影山と近況報告を互いにしながら教室に帰った。実行は放課後、一度覚悟を決めると原田の気は幾分か楽になった。女生徒に囲まれている剣持が席を立つのを見計らって、今朝の非礼を謝ることもできたので思わず自害しない程度には自分のことも許せた。なかなか上々だと、原田は明るく考える。
「じゃあ、恵一。俺、画材屋行ってくるから」
「気をつけろよ、危険だと思ったらすぐ逃げるんだぞ」
帰路の途中、色々と工夫したが、やはり釜坂には気付かれていた。まあいつもの言い訳とさして方向性が変わらないから仕方あるまい。だが今は形振り構っていられない。

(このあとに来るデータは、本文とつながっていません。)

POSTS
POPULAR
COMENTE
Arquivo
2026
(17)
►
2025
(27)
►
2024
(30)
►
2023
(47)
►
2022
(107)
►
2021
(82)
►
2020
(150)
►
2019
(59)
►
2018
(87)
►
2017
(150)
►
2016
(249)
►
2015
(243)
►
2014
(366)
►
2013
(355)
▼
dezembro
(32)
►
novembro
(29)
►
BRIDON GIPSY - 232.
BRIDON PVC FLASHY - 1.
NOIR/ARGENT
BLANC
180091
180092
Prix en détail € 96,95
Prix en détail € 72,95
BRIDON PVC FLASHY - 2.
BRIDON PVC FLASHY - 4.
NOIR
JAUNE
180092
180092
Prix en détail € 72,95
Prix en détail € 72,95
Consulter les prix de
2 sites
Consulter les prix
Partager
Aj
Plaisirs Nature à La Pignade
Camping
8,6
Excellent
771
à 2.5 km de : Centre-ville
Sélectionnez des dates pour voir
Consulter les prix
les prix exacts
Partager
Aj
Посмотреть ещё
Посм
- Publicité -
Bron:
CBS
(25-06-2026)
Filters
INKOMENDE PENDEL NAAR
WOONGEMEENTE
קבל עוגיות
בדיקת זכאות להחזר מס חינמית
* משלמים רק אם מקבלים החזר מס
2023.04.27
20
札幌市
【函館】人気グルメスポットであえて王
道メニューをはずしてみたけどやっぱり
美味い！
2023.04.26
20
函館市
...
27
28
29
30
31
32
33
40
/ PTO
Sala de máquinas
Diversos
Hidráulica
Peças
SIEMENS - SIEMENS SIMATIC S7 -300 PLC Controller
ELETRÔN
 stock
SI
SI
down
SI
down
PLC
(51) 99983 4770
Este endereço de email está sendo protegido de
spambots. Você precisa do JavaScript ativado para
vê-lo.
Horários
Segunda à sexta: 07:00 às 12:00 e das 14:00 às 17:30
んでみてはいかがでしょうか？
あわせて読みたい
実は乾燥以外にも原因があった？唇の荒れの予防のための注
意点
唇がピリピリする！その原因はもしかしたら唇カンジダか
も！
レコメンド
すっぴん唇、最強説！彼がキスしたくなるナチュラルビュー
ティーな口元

剣持たちが信頼して、打ち明けてくれたからこそ、原田はどうしても彼女たちの役に立ちたかった。
目的地に到着したのが午後四時、目的そのものは意外と早く果たせ、九時半には帰宅できた。
「恵一、なんとか部活の勧誘から逃げられるか」
「悠介こそ、美術部に行かなくちゃまずいだろ。芸術科目の選択のとき、ありえないアプローチされていたじゃないか」
授業開始日、予告された近藤綺堂たちの暴走まであと二日と迫っていた。
「人命には代えられないだろ、剣持さんに至っては俺達より更に勧誘が多いが、なんとか集合したい。今度、近藤綺堂と小村翔太が暴れる場所は、突き止められる自信がある」
言い切った。依代を扱えない彼ではあるが、勝算があった。